Description of the task:
For the material that follows, return exactly the lines from the one with "mai mari decat alea" through the one with "国立大学法人における会計監査人は、国立大学法人法第", both ends included.

::::::::

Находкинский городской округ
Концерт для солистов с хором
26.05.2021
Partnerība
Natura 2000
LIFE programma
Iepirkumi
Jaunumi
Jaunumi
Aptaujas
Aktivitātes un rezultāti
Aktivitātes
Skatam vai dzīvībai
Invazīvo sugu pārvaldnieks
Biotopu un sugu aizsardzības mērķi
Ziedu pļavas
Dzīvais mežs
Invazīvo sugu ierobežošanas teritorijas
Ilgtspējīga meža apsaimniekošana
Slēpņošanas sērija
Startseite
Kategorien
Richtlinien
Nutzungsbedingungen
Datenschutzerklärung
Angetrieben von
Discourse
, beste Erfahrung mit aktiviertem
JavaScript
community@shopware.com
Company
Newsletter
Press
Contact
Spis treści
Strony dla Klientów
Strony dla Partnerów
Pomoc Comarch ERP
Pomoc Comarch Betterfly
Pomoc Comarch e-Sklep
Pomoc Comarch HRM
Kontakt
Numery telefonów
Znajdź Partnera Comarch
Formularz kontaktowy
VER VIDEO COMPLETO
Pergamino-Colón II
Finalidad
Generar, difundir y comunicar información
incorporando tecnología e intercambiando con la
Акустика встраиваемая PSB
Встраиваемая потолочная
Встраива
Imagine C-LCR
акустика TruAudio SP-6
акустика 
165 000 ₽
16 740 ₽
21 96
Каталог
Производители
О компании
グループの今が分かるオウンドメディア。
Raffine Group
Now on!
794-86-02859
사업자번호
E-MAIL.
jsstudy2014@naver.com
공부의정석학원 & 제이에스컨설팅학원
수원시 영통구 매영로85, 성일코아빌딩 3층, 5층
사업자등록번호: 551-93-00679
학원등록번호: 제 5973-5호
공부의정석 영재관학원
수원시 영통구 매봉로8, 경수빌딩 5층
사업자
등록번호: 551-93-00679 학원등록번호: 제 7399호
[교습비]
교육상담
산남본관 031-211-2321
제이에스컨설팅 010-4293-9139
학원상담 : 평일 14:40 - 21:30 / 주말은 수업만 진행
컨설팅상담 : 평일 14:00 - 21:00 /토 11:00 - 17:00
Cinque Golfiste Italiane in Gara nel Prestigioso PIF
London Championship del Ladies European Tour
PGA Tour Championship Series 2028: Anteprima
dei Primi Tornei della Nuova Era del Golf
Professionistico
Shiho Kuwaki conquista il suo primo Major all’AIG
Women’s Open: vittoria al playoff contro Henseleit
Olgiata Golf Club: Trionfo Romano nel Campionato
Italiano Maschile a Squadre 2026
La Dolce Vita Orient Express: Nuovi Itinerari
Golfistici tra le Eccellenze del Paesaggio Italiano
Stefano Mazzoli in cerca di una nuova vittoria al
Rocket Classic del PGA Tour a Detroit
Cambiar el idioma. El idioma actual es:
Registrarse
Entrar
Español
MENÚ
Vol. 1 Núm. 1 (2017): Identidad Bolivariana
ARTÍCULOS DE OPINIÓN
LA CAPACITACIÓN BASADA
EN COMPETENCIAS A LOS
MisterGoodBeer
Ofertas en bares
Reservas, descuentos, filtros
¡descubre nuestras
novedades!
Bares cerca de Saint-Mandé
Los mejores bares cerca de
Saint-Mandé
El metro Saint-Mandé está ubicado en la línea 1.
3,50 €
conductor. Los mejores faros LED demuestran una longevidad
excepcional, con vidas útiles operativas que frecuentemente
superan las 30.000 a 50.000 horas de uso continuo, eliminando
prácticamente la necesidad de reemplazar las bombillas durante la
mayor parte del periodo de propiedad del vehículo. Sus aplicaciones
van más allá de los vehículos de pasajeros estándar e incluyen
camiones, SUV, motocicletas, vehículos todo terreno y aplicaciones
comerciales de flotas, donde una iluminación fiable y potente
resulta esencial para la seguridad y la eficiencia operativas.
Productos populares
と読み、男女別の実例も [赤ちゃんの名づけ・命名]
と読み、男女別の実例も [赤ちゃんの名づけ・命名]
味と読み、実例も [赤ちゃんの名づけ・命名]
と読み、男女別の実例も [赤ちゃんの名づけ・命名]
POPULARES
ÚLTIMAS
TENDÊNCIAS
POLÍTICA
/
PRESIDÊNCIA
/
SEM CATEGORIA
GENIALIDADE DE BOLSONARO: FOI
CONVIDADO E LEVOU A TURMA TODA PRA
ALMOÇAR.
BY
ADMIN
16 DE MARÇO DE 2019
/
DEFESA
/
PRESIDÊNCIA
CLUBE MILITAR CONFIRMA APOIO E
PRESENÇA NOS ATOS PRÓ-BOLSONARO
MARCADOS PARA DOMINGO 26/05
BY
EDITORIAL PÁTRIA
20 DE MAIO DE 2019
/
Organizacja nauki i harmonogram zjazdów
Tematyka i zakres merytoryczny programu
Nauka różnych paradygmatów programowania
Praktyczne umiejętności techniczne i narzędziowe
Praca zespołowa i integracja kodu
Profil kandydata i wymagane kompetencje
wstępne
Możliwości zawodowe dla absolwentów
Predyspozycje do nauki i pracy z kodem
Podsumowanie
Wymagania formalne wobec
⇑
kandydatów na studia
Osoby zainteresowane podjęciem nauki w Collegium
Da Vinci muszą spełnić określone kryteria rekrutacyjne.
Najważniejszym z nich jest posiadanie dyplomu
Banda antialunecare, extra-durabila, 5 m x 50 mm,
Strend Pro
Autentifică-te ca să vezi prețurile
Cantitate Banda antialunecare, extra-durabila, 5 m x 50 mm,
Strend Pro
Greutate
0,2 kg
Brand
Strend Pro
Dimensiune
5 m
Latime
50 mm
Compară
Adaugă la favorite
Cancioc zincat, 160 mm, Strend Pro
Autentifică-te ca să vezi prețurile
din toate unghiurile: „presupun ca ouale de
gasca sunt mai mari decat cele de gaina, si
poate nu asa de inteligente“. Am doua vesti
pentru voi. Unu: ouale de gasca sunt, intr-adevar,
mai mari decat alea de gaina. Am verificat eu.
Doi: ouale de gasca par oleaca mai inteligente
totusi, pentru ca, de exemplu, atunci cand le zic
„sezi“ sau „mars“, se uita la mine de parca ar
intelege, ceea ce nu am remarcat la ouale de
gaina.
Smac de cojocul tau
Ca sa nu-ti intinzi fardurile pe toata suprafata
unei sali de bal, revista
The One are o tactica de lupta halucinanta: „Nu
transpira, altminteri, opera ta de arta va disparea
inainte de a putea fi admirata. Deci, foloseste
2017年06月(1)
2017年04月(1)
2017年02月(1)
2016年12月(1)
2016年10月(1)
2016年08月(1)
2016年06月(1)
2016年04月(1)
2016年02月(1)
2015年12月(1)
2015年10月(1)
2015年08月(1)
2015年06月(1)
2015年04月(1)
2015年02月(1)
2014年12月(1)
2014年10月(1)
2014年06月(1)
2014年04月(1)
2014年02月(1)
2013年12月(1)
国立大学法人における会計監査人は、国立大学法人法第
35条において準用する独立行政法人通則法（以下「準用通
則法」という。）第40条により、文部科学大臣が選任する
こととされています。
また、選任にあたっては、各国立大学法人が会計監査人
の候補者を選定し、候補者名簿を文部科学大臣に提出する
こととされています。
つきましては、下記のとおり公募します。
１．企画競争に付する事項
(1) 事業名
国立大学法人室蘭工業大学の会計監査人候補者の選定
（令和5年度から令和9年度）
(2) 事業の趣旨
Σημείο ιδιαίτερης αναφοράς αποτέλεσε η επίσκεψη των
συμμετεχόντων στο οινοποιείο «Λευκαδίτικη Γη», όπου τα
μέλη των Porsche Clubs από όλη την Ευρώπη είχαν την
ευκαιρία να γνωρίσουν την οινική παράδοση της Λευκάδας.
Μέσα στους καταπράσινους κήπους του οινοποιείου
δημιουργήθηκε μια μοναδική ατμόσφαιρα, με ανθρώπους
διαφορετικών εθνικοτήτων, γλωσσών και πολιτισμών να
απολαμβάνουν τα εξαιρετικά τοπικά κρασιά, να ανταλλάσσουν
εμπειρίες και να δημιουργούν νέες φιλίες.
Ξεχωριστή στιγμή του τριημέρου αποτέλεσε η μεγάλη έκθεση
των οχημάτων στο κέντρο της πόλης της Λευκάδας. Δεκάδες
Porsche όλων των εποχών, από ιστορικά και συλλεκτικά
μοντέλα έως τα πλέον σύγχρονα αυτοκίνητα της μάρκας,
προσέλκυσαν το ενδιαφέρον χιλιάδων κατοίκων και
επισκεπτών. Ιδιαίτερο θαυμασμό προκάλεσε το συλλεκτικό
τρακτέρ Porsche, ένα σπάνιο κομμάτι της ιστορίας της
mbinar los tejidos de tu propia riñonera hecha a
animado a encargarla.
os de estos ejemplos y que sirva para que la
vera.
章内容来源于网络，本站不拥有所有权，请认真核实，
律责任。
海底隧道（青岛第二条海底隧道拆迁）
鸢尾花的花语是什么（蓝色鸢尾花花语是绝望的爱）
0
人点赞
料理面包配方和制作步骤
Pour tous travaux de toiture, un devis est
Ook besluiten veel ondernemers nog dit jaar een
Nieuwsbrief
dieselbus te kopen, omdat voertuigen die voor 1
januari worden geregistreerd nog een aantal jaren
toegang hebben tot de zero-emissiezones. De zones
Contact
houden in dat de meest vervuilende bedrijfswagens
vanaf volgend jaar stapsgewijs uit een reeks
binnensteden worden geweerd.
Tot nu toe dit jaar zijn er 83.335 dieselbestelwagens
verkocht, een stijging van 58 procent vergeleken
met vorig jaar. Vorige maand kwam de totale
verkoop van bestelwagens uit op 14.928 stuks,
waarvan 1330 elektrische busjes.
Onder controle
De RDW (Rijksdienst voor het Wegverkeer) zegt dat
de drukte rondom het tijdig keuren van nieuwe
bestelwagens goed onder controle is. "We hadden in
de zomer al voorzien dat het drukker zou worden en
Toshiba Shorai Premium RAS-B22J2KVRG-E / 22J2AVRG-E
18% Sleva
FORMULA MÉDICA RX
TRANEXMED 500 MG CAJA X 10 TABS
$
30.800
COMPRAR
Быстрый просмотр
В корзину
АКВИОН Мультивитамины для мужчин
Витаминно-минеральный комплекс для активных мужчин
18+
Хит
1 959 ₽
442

::::::::

Answer to the problem:
mai mari decat alea de gaina. Am verificat eu.
Doi: ouale de gasca par oleaca mai inteligente
totusi, pentru ca, de exemplu, atunci cand le zic
„sezi“ sau „mars“, se uita la mine de parca ar
intelege, ceea ce nu am remarcat la ouale de
gaina.
Smac de cojocul tau
Ca sa nu-ti intinzi fardurile pe toata suprafata
unei sali de bal, revista
The One are o tactica de lupta halucinanta: „Nu
transpira, altminteri, opera ta de arta va disparea
inainte de a putea fi admirata. Deci, foloseste
2017年06月(1)
2017年04月(1)
2017年02月(1)
2016年12月(1)
2016年10月(1)
2016年08月(1)
2016年06月(1)
2016年04月(1)
2016年02月(1)
2015年12月(1)
2015年10月(1)
2015年08月(1)
2015年06月(1)
2015年04月(1)
2015年02月(1)
2014年12月(1)
2014年10月(1)
2014年06月(1)
2014年04月(1)
2014年02月(1)
2013年12月(1)
国立大学法人における会計監査人は、国立大学法人法第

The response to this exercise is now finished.